Der Hauptseminartag endete mit kurzen Filmen zum Schulalltag an eben jener Schule zwischen 1968 und heute, die Jutta Tontsch in jahrelanger Suche zusammengetragen hat. Es konnten sich viele anwesende Zuschauer in den Filmen selbst wiederentdecken; allen Zuschauern wurde aber auch der große dokumentarische Wert solcher Zeugnisse aus der privaten Erinnerungskultur klar, besonders beim Anschauen der älteren Filme, die auch seltene Zeitzeugnisse ganz eigener Art sind.

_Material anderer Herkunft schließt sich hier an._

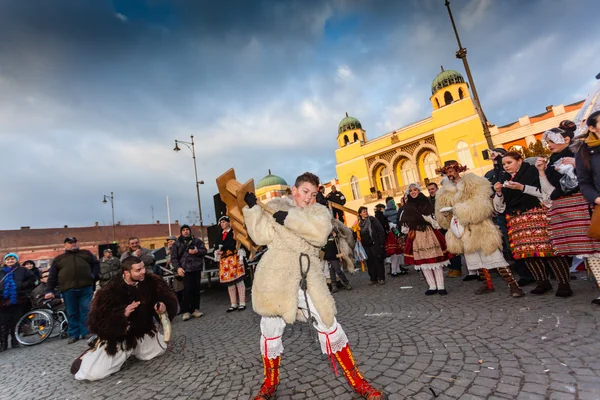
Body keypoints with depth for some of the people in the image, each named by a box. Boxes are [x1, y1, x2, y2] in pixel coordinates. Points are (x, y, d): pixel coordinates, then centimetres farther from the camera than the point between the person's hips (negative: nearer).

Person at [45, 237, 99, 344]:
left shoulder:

Der folgende Tag wurde eröffnet von einer Morgenandacht, die Bischofsvikar Dr. Daniel Zikeli, Stadtpfarrer der evangelischen Gemeinde Bukarests, hielt. Im Anschluss daran hielt er einen Vortrag zur Geschichte und Gegenwart der deutschen evangelischen Gemeinde in Bukarest, deren Spuren nicht nur bis ins 16. Jahrhundert, das Reformationsjahrhundert, zurückreichen, sondern die auch um 1900 neben Buenos Aires die größte evangelische Diasporagemeinde der Welt war. Kenntnisreich schilderte Dr. Zikeli das Werden und die Schicksale der Gemeinde, verschwieg dabei aber nicht die Sorge der schwindenden Mitgliederzahlen.

Deutlich wurde bei diesem abwechslungsreichen Seminar, dass von Gemeinschaft bei den Bukarester Deutschen kaum die Rede sein kann, was nicht nur auf die Gegenwart zutrifft. Die Heterogenität in Hinsicht auf Herkunft, Konfession, soziale und berufliche Position bedingt, dass man geschichtliche Rahmengemeinsamkeiten mit den anderen deutschen Gruppen in Rumänien teilt, etwa Verstrickung während des Dritten Reichs, Deportation, Leiden unter dem Kommunismus, Auswanderung. Hinzu kommen aber stärkere Tendenzen zur Assimilation sowie ein wenig ausgeprägtes Gemeinschaftsgefühl aufgrund der heterogenen Herkunft; das fangen auch Institutionen wie die Kirchen und das Demokratische Forum nur bedingt auf. Überraschend deutlich war während dieser Stunden auf dem Heiligenhof zu erkennen, dass zumindest in der jüngeren Vergangenheit die Deutsche Schule eine solche Klammer der Gemeinsamkeit darstellte; manche gingen ihren Weg gemeinsam vom Kindergarten bis zum Ende des Studiums. Hervorzuheben und ausdrücklich zu loben an diesem Seminar ist fernerhin nicht nur der bereits erwähnte Umstand, dass man sich am Heiligenhof einer Gruppe der Deutschen Rumäniens widmete, die ansonsten selten im Fokus der Aufmerksamkeit steht, sondern auch, dass der Blick quasi „von innen“ vorgenommen wurde, indem Repräsentanten der Gruppe der Bukarester Deutschen selbst das Seminar gestalteten und ausrichteten, wobei die „Exilierten“ und die „Gebliebenen“ Hand in Hand arbeiteten. Zu wünschen und zu erwarten sind weitere Veranstaltungen diesen und ähnlichen Formats, die es schaffen, in neuem Rahmen die Vielfalt des deutschen Lebens in Rumänien in Vergangenheit und Gegenwart zum Thema zu machen.